BDD fordert mehr Lohn für Kaufhausdetektive

Die Wirtschaftskrise hat auch den Detektiven zu schaffen gemacht. Im vergangen Jahr mussten die Mitglieder des Bundes deutscher Detektive (BDD) Umsatzeinbußen von bis zu zehn Prozent hinnehmen. Zusätzlich leiden viele der Unternehmen nach wie vor unter den Überwachungsskandalen, die eine ganze Branche in Verruf gebracht haben. Bis zu 60 Prozent weniger Aufträge von Geschäftsleuten, die Verdachtsmomente gegen ihre Beschäftigten haben – zum Beispiel bei notorischem Krankfeiern –, sind die Folge. Diese Themen standen am Wochenende im Mittelpunkt der 60. Jahrestagung des BDD in Berlin.

3.000 Privatermittler bzw. 150 Detekteien sind im Bund deutscher Detektive organisiert. Die meisten Aufträge erhalten sie aus der Wirtschaft. Sie machen rund 80 Prozent der Arbeit aus. Hinzu kommen private Auftraggeber, bei denen es um Untreue, Erbschaften, Unterhalte, Sorgerecht und immer öfter um Stalking geht. Zukünftig werden auch Kaufhausdetektive, die Möglichkeit haben, dem BDD beizutreten. Darauf haben sich die Mitglieder verständigt. Hintergrund sind die Skandale der vergangenen Zeit, bei denen häufig Kaufhausdetektive im Spiel waren. Sie sollen jetzt besser ausgebildet werden.

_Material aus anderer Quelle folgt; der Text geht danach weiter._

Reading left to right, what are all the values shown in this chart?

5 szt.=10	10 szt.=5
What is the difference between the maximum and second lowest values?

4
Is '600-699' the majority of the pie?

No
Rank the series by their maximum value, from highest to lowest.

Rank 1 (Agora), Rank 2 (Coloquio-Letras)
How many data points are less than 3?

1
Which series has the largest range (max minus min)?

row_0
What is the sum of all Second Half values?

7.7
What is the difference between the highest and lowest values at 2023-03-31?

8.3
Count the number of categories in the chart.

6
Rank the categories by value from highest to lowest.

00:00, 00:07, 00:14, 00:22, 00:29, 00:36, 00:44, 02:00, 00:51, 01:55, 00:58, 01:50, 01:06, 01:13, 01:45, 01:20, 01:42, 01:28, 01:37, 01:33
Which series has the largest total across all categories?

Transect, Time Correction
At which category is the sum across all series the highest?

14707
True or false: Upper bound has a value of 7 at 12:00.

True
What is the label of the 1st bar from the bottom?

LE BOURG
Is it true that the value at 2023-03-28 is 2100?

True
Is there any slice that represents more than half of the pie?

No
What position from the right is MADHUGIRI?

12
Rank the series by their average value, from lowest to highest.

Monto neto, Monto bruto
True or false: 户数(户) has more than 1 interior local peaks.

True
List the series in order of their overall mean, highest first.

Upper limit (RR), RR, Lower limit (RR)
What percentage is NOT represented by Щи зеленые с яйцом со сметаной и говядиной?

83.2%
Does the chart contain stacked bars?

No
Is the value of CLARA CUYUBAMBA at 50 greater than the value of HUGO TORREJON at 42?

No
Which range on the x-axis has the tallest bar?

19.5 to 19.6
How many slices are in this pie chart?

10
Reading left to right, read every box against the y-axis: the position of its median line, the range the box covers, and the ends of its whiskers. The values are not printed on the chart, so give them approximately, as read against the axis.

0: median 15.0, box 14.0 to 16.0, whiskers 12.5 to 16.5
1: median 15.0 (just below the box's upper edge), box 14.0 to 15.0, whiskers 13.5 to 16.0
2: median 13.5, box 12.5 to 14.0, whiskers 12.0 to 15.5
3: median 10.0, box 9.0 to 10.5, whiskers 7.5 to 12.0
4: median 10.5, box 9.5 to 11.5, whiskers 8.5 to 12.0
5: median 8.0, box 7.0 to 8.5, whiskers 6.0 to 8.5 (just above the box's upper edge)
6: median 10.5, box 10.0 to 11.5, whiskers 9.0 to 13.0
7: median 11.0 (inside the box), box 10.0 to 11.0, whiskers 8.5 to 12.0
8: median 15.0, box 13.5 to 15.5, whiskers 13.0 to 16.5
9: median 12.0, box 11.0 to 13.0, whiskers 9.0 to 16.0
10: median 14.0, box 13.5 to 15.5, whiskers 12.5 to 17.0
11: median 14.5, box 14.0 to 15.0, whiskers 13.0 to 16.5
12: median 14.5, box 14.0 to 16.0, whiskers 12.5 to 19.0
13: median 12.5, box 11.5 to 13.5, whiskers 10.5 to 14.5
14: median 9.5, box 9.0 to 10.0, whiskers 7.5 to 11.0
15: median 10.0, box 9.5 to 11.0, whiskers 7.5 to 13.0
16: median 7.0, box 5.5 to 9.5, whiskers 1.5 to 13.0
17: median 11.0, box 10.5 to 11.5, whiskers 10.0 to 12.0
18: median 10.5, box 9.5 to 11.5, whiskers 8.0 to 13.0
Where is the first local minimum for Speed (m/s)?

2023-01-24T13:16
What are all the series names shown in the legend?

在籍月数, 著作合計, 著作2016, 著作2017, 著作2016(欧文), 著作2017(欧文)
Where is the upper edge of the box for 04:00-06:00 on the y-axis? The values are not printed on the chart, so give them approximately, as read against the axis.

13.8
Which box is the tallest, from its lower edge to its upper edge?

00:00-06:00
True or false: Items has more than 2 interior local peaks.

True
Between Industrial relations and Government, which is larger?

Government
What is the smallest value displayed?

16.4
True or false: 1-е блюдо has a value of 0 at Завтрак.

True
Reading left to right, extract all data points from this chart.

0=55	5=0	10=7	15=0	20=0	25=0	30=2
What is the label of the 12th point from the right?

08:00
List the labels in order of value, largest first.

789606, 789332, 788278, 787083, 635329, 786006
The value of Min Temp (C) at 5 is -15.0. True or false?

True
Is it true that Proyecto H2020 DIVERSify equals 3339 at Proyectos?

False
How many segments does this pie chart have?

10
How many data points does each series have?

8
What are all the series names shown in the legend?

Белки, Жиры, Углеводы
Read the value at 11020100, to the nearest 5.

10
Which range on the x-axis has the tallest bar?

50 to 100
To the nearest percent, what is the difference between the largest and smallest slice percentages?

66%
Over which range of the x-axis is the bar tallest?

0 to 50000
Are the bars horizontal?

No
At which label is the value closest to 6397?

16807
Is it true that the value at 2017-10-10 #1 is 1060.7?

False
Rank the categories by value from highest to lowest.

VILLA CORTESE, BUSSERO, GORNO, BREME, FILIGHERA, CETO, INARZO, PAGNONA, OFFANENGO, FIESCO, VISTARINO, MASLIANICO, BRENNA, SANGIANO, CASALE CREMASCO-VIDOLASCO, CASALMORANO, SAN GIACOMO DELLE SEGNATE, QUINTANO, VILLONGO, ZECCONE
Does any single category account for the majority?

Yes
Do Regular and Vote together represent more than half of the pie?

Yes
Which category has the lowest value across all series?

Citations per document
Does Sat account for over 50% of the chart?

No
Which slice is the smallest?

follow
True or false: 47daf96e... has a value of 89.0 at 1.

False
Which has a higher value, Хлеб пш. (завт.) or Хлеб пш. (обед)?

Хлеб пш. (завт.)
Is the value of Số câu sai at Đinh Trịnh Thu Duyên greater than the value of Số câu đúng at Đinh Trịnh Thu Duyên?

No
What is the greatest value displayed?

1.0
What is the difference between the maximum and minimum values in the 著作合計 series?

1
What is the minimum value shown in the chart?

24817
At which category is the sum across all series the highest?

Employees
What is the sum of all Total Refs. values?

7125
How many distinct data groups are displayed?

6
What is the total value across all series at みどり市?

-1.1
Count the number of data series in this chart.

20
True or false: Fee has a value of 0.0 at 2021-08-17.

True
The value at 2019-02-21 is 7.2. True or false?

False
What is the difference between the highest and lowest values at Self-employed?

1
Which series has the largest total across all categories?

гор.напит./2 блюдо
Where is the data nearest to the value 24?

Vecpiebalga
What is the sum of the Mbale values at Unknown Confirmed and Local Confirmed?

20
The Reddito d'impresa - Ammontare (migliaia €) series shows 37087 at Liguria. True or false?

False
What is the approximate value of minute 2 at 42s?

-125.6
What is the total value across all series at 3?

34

Dazu hat der Verband eigene Richtlinien erarbeitet, die auch ethische Standards umfassen. Darüber hinaus fordert der BDD eine bessere Bezahlung für Ladendetektive. Der Geschäftsführer des Verbandes, Hans Sturhan, betonte im Rahmen der Versammlung, mit den aktuellen Tariflöhnen seien keine gut ausgebildete Kaufhausdetektive zu haben. Nötig sei eine Lohnerhöhung um 30 bis 50 Prozent. Der BDD setzt damit seine Qualitätsoffensive weiter fort und weitet sie aus. Das wichtigste Ziel lautet unverändert, dass klare und gesetzlich verankerte Regeln für den Detektiv-Beruf aufgestellt werden.